A ação do MP ressalta dados que mostram a existência de danos iminentes e irreversíveis para a qualidade de vida e patrimônio cultural dos povos indígenas da região. Dentre eles está, por exemplo, a inundação das corredeiras de Sete Quedas, berçário natural de diversas espécies de peixes. “As cachoeiras de Sete Quedas, que ficariam inundadas pela barragem, são o lugar de desova de peixes que são muito importantes para nós, como o pintado, pacu, pirarara e matrinxã”, registra texto de um manifesto indígena citado na ação.
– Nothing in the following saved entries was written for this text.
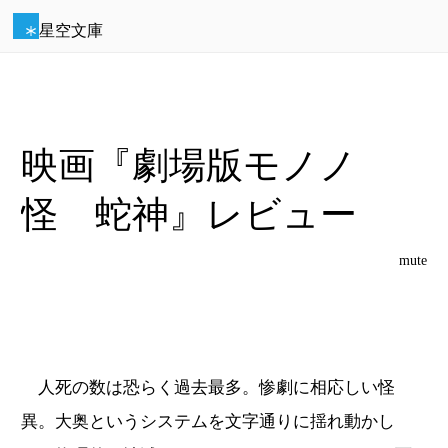
星空文庫
映画『劇場版モノノ
怪 蛇神』レビュー
mute
人死の数は恐らく過去最多。惨劇に相応しい怪
異。大奥というシステムを文字通りに揺れ動かし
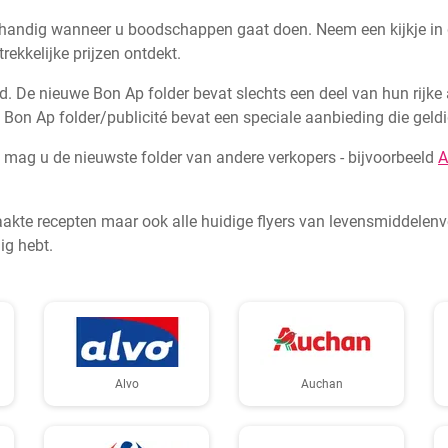
 handig wanneer u boodschappen gaat doen. Neem een kijkje in d
ekkelijke prijzen ontdekt.
nd. De nieuwe Bon Ap folder bevat slechts een deel van hun rijke
Bon Ap folder/publicité bevat een speciale aanbieding die geld
 mag u de nieuwste folder van andere verkopers - bijvoorbeeld
A
aakte recepten maar ook alle huidige flyers van levensmiddelenv
ig hebt.
Alvo
Auchan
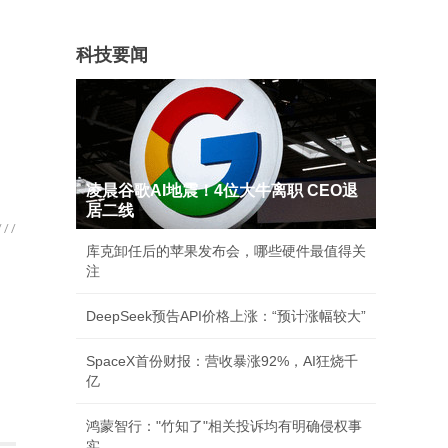
科技要闻
凌晨谷歌AI地震！4位大牛离职 CEO退
居二线
库克卸任后的苹果发布会，哪些硬件最值得关
注
DeepSeek预告API价格上涨：“预计涨幅较大”
SpaceX首份财报：营收暴涨92%，AI狂烧千
亿
鸿蒙智行："竹知了"相关投诉均有明确侵权事
实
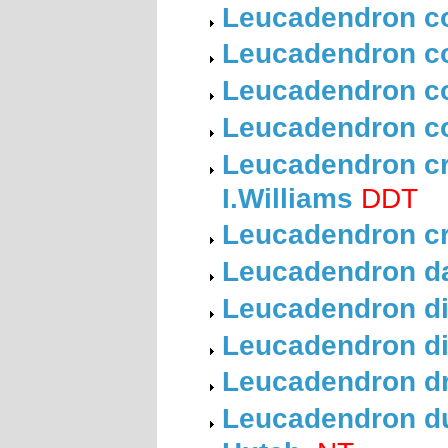
Leucadendron co
Leucadendron co
Leucadendron co
Leucadendron c
Leucadendron cra
I.Williams
DDT
Leucadendron c
Leucadendron da
Leucadendron di
Leucadendron dis
Leucadendron dr
Leucadendron du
Além da sobrevivência física, Sete Quedas é fundamental para a sobrevivência cultural dos povos indígenas. Para eles, é uma área sagrada, relevante para suas crenças, costumes, tradições, simbologia e espiritualidade. Como patrimônio cultural brasileiro, é um bem protegido pela Constituição, destacam os procuradores da República e promotores de Justiça, que citam, ainda, normas internacionais de proteção ao patrimônio cultural imaterial.

Outras ameaças à vida indígena citadas pelo MP são os iminentes conflitos gerados pelo aumento do fluxo migratório na região, como a especulação fundiária, desmatamento ilegal, pesca predatória e exploração ilegal de recursos minerais. Como a demarcação de uma das Terras Indígenas, a Kayabi, está pendente há quase 20 anos, essas ameaças são ainda maiores, diz o MP.